What the task requires:
In the listing below, find the line holding "пищевых продуктов." and the line holding "принципах здорового питания, – одно из важных". Write out those two lines and all lines between, exactly, and nothing more.

Data:
-- -- --

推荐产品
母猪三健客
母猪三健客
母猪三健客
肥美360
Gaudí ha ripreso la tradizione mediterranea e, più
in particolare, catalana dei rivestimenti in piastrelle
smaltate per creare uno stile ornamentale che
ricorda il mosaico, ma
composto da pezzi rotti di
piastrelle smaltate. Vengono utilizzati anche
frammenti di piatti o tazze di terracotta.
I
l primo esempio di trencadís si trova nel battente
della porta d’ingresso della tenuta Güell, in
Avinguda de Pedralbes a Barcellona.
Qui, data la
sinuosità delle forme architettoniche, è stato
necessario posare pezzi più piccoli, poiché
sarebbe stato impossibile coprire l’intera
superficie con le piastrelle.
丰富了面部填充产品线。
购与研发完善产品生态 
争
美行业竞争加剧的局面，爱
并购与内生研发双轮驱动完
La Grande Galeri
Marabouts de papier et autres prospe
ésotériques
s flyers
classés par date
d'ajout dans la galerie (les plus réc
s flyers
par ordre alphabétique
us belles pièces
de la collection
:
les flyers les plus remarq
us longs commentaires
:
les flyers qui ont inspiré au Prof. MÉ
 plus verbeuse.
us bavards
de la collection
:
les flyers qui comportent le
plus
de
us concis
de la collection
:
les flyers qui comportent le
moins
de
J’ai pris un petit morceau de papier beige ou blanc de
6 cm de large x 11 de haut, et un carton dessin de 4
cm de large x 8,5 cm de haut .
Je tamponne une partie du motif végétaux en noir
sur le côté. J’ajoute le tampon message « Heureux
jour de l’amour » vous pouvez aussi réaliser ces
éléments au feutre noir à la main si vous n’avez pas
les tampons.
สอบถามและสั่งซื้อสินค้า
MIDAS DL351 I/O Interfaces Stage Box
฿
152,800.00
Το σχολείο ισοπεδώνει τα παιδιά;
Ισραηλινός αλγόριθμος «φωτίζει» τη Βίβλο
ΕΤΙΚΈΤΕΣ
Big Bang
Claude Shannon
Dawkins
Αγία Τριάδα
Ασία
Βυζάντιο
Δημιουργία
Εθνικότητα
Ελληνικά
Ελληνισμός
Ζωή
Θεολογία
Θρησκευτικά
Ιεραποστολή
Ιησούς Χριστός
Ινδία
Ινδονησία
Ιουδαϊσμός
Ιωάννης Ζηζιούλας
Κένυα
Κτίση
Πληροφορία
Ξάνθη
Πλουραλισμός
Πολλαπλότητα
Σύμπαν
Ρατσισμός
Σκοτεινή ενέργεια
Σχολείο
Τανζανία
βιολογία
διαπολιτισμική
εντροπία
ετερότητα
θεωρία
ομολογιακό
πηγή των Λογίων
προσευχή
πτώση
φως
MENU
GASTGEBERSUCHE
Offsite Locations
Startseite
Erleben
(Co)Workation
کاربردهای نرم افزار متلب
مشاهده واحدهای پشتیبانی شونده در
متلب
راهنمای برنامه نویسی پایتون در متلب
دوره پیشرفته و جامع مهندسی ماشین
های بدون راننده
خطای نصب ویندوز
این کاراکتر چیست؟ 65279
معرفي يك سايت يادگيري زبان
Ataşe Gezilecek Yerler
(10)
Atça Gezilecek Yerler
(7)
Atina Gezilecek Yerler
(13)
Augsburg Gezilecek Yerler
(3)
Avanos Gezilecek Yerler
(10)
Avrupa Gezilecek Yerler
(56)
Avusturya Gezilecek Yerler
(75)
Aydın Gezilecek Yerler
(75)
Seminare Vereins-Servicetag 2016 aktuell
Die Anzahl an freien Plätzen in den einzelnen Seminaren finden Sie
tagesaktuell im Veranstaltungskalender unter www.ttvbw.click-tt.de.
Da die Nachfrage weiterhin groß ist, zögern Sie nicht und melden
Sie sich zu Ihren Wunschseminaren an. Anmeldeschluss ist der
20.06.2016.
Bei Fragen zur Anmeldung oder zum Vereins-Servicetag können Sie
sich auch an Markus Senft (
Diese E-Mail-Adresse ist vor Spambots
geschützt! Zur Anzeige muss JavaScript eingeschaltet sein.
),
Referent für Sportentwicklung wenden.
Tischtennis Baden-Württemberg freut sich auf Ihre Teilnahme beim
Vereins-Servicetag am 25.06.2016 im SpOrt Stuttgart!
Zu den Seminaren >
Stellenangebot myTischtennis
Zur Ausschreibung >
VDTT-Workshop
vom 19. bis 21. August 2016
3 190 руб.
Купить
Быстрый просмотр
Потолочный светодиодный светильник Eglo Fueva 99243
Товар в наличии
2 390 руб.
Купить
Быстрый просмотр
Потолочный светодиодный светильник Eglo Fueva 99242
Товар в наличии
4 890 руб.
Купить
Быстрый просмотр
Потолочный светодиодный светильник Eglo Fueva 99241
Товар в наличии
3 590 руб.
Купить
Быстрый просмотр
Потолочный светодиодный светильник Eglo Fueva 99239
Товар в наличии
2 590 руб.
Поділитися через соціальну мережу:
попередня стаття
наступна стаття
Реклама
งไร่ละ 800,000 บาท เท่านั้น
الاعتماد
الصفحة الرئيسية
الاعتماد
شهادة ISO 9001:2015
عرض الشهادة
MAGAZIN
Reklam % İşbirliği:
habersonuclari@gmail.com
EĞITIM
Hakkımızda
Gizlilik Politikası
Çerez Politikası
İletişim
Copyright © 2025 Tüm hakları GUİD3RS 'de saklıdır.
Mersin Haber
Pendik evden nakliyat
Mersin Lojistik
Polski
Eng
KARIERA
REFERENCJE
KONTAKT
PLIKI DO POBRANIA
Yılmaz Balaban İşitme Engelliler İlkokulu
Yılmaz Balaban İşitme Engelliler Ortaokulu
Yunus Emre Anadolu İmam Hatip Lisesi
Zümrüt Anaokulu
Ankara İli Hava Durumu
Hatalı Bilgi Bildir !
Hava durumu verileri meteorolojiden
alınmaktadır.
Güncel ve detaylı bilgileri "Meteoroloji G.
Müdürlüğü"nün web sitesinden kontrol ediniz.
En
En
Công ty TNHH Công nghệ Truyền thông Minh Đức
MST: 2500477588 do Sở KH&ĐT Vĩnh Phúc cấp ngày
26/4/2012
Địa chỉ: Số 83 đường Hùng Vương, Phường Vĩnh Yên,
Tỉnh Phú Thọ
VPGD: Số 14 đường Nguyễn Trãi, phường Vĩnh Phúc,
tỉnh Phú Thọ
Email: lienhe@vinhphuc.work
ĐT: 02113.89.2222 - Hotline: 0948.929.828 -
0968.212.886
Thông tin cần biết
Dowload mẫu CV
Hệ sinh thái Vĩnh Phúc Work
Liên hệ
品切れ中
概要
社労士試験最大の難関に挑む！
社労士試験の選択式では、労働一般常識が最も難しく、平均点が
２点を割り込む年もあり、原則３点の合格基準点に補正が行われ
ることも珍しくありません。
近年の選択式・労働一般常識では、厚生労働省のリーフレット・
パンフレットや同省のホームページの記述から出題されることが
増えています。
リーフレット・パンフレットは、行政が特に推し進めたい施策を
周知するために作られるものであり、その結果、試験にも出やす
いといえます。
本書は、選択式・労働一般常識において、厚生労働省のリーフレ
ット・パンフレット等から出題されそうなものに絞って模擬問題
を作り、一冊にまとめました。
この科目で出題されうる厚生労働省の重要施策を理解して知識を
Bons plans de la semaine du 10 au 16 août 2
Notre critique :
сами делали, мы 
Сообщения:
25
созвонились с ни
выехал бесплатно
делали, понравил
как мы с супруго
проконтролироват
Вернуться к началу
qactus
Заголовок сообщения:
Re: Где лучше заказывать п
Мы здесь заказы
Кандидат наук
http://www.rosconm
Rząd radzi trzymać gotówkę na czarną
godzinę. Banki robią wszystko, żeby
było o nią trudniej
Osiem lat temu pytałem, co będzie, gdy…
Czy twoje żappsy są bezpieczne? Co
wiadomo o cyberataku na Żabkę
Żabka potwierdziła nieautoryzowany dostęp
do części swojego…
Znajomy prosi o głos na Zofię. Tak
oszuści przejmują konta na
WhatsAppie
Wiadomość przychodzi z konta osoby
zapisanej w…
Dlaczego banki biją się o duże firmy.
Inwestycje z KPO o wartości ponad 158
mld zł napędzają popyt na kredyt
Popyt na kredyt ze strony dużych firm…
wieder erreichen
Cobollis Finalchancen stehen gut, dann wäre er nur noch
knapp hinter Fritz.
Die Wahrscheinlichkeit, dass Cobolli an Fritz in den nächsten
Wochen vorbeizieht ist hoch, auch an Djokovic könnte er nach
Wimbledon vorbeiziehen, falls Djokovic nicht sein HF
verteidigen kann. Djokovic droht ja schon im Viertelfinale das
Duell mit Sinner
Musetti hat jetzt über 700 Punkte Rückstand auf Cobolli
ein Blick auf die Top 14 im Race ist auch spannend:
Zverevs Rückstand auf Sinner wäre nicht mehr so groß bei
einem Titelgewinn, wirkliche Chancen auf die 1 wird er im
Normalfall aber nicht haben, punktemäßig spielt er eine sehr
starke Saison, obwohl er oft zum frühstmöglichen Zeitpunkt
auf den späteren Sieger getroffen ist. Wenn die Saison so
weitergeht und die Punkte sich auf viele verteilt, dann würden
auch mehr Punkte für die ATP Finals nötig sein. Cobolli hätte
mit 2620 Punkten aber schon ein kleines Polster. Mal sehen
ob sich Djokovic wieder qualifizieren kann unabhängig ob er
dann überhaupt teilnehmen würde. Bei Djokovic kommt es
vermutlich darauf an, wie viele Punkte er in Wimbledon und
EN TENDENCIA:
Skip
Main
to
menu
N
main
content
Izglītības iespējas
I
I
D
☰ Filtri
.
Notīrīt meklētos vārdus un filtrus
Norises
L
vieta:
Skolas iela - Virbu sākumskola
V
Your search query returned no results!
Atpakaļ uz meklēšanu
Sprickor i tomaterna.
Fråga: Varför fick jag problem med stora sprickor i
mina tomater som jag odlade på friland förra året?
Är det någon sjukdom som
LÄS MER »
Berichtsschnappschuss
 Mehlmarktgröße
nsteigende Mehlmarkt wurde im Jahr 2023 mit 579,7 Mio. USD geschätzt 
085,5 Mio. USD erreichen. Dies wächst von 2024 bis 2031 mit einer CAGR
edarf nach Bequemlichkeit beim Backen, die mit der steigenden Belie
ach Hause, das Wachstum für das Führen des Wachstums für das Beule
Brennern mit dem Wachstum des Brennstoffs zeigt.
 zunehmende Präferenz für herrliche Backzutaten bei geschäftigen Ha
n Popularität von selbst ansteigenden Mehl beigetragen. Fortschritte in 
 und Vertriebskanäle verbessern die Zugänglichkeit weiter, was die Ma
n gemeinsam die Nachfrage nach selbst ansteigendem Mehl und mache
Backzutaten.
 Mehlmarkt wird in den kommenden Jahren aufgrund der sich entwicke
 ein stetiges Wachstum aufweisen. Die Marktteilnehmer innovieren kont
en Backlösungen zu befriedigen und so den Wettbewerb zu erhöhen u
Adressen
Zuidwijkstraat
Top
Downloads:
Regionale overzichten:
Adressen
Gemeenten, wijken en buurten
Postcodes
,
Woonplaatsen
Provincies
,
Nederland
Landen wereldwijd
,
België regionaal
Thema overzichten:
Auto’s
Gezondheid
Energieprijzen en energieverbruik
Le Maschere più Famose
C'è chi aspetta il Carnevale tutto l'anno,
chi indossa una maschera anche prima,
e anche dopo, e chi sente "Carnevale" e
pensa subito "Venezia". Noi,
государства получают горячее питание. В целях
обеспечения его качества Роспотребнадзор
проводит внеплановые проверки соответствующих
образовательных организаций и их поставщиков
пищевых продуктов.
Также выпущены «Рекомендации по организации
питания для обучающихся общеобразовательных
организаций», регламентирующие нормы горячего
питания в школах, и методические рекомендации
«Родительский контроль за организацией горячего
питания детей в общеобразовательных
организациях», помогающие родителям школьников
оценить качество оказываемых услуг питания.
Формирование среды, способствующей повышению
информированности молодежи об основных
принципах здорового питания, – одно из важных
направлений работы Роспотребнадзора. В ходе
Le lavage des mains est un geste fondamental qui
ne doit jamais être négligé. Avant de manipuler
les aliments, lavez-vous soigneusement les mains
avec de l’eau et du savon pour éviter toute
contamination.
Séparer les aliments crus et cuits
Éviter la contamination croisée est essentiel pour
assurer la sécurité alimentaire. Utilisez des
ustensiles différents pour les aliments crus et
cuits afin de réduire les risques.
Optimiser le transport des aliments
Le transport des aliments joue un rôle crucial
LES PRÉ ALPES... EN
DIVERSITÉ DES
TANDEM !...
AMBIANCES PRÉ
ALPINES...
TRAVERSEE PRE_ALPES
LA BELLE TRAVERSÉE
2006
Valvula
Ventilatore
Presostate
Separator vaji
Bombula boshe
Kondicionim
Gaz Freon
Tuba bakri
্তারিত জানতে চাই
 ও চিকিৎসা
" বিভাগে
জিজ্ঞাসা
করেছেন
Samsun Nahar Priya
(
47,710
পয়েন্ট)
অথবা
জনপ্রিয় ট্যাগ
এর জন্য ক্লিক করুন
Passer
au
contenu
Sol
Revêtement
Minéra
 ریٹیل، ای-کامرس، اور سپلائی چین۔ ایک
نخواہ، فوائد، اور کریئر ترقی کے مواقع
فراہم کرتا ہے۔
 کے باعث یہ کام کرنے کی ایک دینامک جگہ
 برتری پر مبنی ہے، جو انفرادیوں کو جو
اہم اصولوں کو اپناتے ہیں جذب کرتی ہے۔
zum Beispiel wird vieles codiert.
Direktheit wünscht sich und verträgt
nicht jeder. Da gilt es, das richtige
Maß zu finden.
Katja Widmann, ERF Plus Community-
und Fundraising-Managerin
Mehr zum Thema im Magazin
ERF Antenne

-- -- --

Response to this task:
пищевых продуктов.
Также выпущены «Рекомендации по организации
питания для обучающихся общеобразовательных
организаций», регламентирующие нормы горячего
питания в школах, и методические рекомендации
«Родительский контроль за организацией горячего
питания детей в общеобразовательных
организациях», помогающие родителям школьников
оценить качество оказываемых услуг питания.
Формирование среды, способствующей повышению
информированности молодежи об основных
принципах здорового питания, – одно из важных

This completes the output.